Dynamic Enforcement of Differential Privacy
Authors: Hamid Ebadi
Venue: Thesis for the Degree of Doctor of Engineering, Chalmers University of Technology, Göteborg, Sweden (2018)
Abstract
With recent privacy failures in the release of personal data, differential privacy received considerable attention in the research community. This mathematical concept, despite its young age (Dwork et al., 2006), has grabbed the attention of many researchers for its robustness against identification of individuals even in presence of background information. Besides that, its flexible definition makes it compatible with different data sources, data mining algorithms and data release models. Its compositionality properties facilitate design of “differential privacy aware” programming languages and frameworks that empower non-experts to construct complex data mining analyses with proven differential privacy guarantees.
The goal of this research is to introduce new (and improve the current) differential privacy backed frameworks, prominent both in utility and flexibility of use. We study dynamic enforcement of differential privacy both in the centralised model in which a trusted curator process data stored in a centralised database and the local model with no trust on the third party.
For the centralised model the thesis mostly focuses on the privacy impact of the basic building blocks used in these frameworks, proving correctness of the system built upon them.

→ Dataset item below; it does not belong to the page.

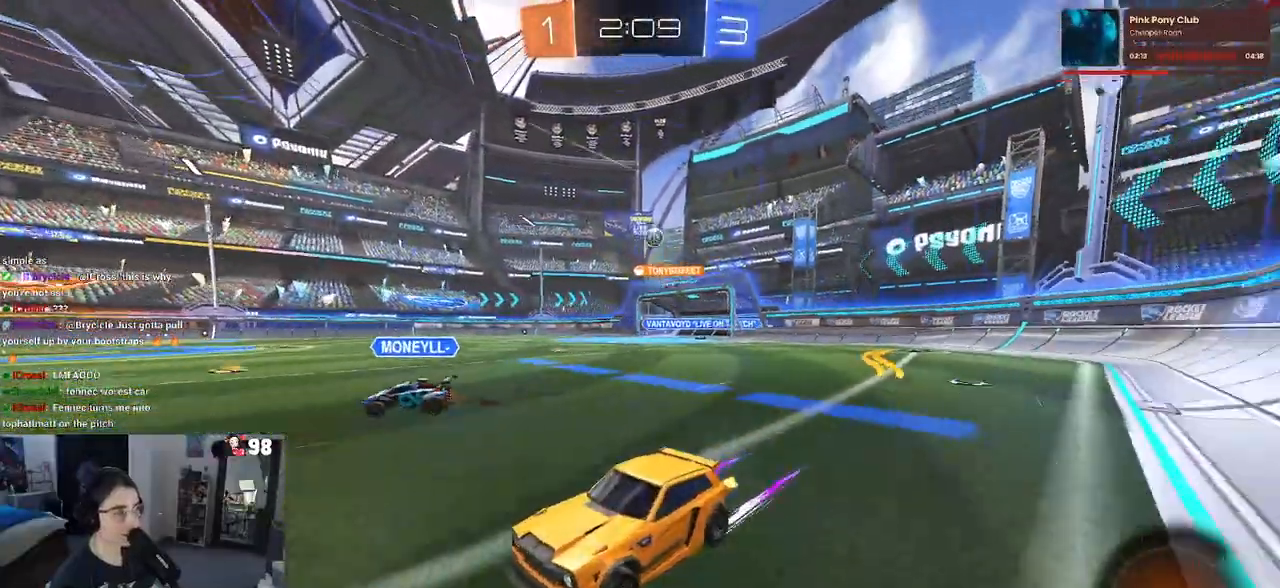
{"buttons": ["R2"], "left_stick": "center", "right_stick": "center", "events": [[83, "left_stick", "center"], [150, "left_stick", "right"], [167, "R1", "up"], [467, "left_stick", "center"]]}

With respect to accuracy, we present “personalised differential privacy” as an improved method of enforcing privacy that provides better data utilisation and other benefits. In this setting, individuals take control of their privacy requirements rather than being seen as a part of a database.
For the local model we propose a general framework in which the users can verify the received analyses and with a flexible policy express their privacy preference in different forms such as enforcing their personalised privacy budget.
Citation
Ebadi, H. (2018). Dynamic Enforcement of Differential Privacy. PhD Thesis, Chalmers University of Technology.